Phoenix Award facts for kids
The Phoenix Award annually recognizes one English-language children's book published twenty years earlier that did not then win a major literary award. It is named for the mythical bird phoenix that is reborn from its own ashes, signifying the book's rise from relative obscurity.
The award was established and is conferred by the Children's Literature Association (ChLA), a nonprofit organization based in the United States whose mission is to advance "the serious study of children's literature". The winner is selected by an elected committee of five ChLA members, from nominations by members and outsiders.

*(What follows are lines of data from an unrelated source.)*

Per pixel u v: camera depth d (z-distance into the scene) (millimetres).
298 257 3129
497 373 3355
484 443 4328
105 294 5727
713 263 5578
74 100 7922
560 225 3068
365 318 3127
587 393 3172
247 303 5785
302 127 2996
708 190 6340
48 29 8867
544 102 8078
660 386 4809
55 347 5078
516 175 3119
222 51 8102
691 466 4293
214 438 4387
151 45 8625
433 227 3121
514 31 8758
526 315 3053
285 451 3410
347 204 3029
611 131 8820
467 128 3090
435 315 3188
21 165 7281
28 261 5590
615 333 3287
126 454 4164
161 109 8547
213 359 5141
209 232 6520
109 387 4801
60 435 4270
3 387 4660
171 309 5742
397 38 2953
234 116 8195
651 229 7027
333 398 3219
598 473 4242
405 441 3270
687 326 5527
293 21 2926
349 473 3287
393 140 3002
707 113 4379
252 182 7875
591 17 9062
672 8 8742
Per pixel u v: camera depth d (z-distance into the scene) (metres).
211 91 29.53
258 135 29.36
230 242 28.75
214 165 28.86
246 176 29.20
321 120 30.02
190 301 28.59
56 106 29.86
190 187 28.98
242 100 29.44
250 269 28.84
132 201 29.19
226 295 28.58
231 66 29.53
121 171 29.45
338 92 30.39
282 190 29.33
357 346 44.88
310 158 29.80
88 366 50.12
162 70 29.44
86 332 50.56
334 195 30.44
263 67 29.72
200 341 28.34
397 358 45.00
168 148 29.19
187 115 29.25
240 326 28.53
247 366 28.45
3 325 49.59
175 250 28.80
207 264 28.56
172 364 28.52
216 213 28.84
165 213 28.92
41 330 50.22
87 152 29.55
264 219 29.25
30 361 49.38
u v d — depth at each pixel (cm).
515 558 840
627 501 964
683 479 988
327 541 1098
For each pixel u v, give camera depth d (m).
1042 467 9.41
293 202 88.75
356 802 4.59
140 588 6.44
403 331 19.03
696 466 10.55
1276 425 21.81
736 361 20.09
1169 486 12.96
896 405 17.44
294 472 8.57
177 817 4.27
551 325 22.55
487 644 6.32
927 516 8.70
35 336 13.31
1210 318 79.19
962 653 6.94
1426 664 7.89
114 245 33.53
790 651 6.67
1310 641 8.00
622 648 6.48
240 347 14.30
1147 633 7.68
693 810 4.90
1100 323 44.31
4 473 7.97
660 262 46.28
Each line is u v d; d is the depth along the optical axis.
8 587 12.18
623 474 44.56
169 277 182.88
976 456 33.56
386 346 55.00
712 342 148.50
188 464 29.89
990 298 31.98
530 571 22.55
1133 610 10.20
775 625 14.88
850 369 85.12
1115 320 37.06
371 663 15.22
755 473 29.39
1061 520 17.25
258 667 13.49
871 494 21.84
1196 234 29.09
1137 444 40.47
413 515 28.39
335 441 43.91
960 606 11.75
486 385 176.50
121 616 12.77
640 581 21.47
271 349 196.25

The token is a brass statue.
The inaugural, 1985 Phoenix Award recognized The Mark of the Horse Lord by Rosemary Sutcliff (Oxford, 1965). Beginning 1989, as many as two runners-up have been designated "Honor Books", with 34 named for the 29 years to 2017.
A parallel award for children's picture books, the Phoenix Picture Book Award was approved in 2010 and inaugurated in 2013. There are two awards if the writer and illustrator are different people. "Books are considered not only for the quality of their illustrations, but for the way pictures and text work together to tell a story (whether fact or fiction). Wordless books are judged on the ability of the pictures alone to convey a story."
Latest rendition
The 33rd annual Phoenix Award and fifth Phoenix Picture Book Award were presented on June 24 2017 at the ChLA Annual Conference hosted by the University of South Florida in Tampa, Florida. The 2018 Phoenix Award winner has also been announced. The awards are included in the tables below.
Phoenix Award winners
There have been 35 Award winners and 35 Honor Books announced since 1985 (1965 to 1998 publications).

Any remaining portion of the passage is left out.